Since 2022, Russia has repeatedly targeted medical centers, health facilities, maternity wards and emergency vehicles. According to human rights groups, 261 health workers have been killed in nearly two thousand assaults. The underground facility is built from multiple steel bunkers, with timber beams, earth and sand laid on top up to ground level. It can withstand direct hits from 152mm artillery shells and even multiple eight-kilogram TNT charges released by drone.

A major steel and mining company, which funded the building, plans to build 20 facilities in total. The head of Ukraine’s national security council and ex- military leader, Rustem Umerov, declared they would be “critically essential for preserving the survival of our armed forces and assisting troops on the battlefront.” The organization referred to the project as the “largest-scale and challenging” it had implemented since the enemy's military offensive.

An example of the centre’s surgical rooms.

Holovashchenko, said some wounded personnel had to wait hours or even multiple days before they could be transported because of the threat of aerial attacks. “Our facility received a pair of severely injured casualties who arrived at the early hours. It was necessary to perform a removal of both limbs on one of them. His tourniquet had been on for so long there was no other option.” How did he cope with traumatic operations? “My career in healthcare for two decades. You have to focus,” he remarked.

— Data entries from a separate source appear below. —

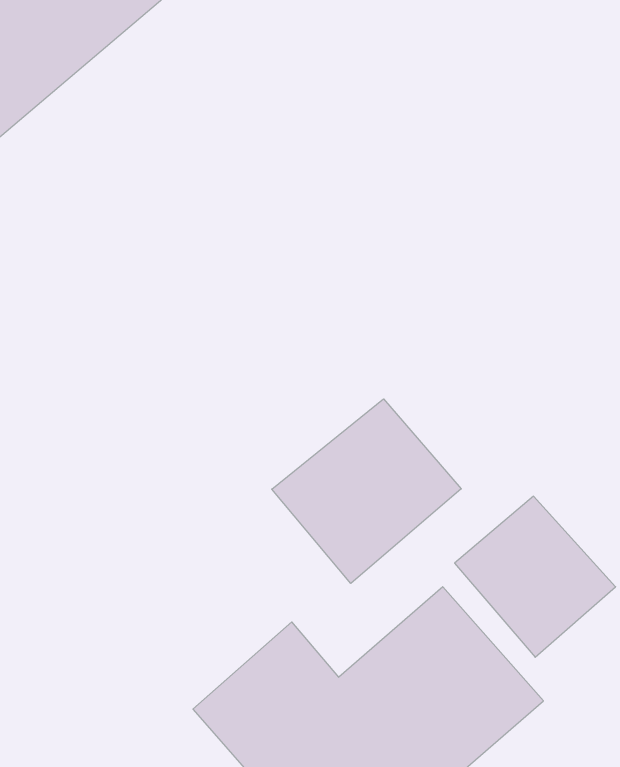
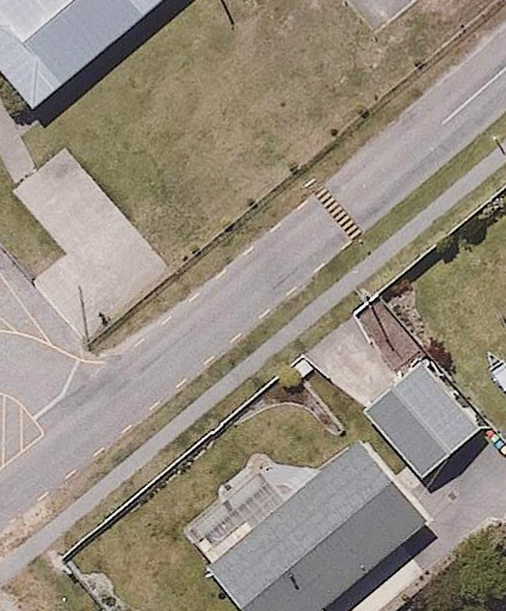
building: [272,399,461,583] -> none

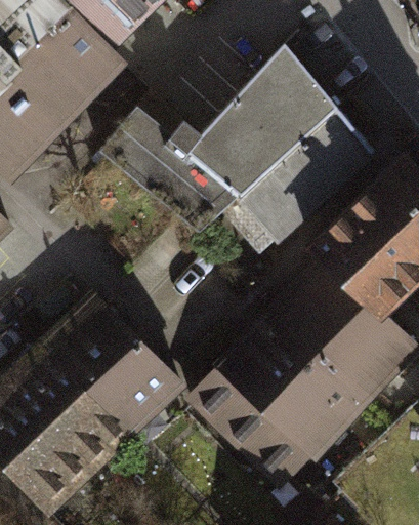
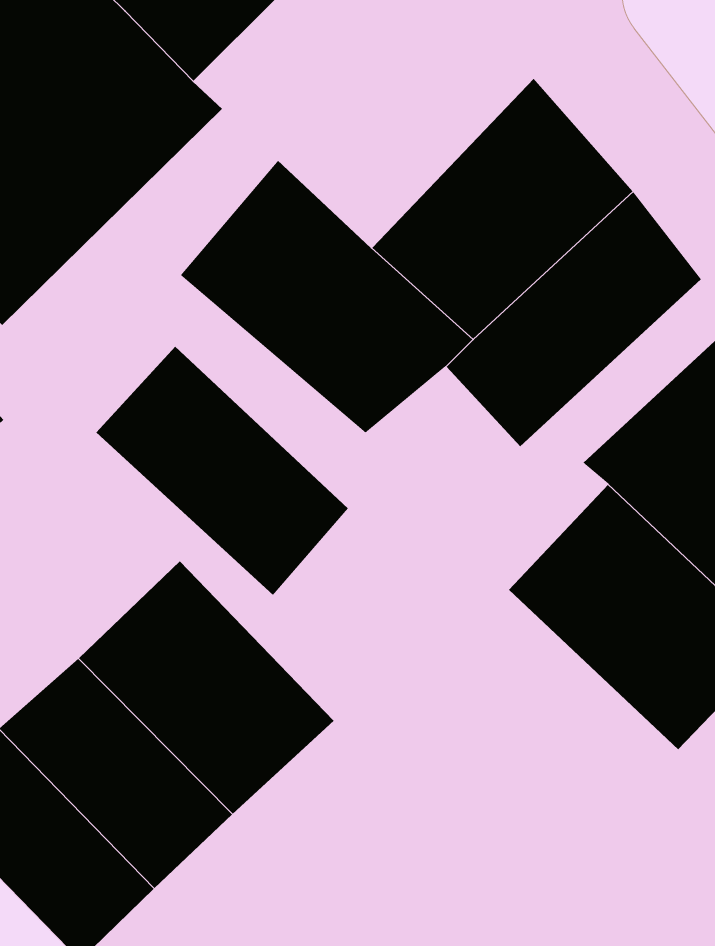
building: none -> [96,346,349,596]
building: [197,317,368,487] -> none

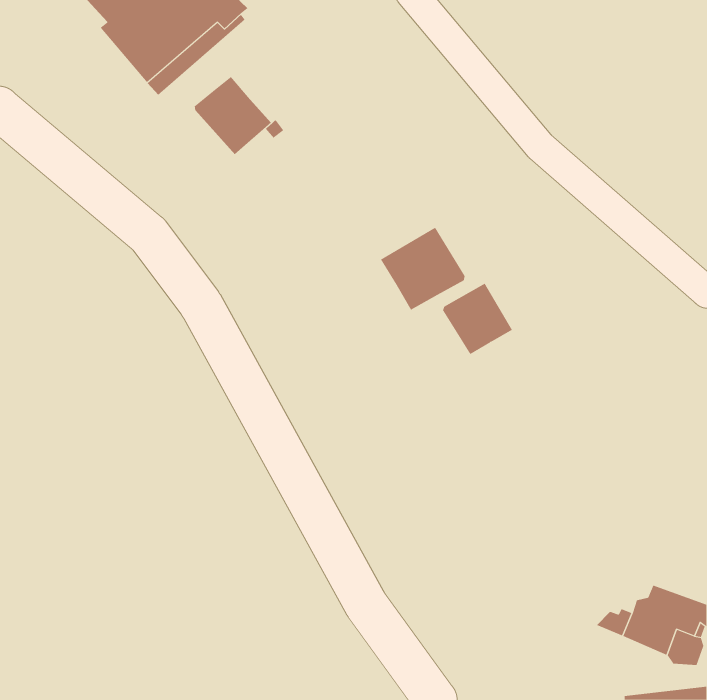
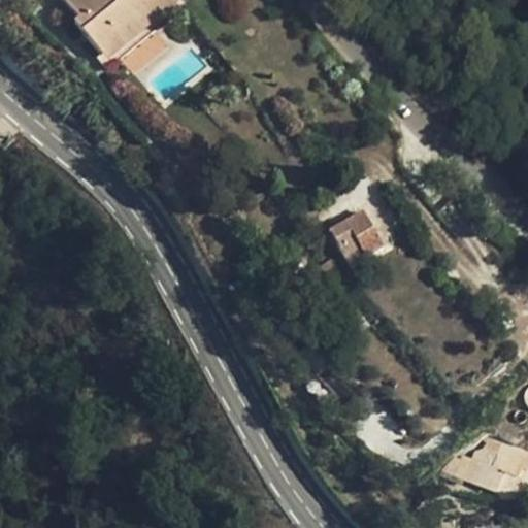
building: [194,76,272,155] -> none
building: [380,227,465,310] -> none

Orderlies wheeled Mykolaichuk up the tunnel and into an ambulance. The vehicle was stationed beneath a bush. He and the other military members were transferred to the city of a major city for further treatment. The underground medical team took a break. The hospital’s orange feline, Vasilevs, walked up to the doorway to await the next arrivals. “We are open around the clock,” Holovashchenko stated. “The work is continuous.”

Michelle Cantrell
Michelle Cantrell

A passionate gamer and tech writer with over a decade of experience covering industry trends and game development.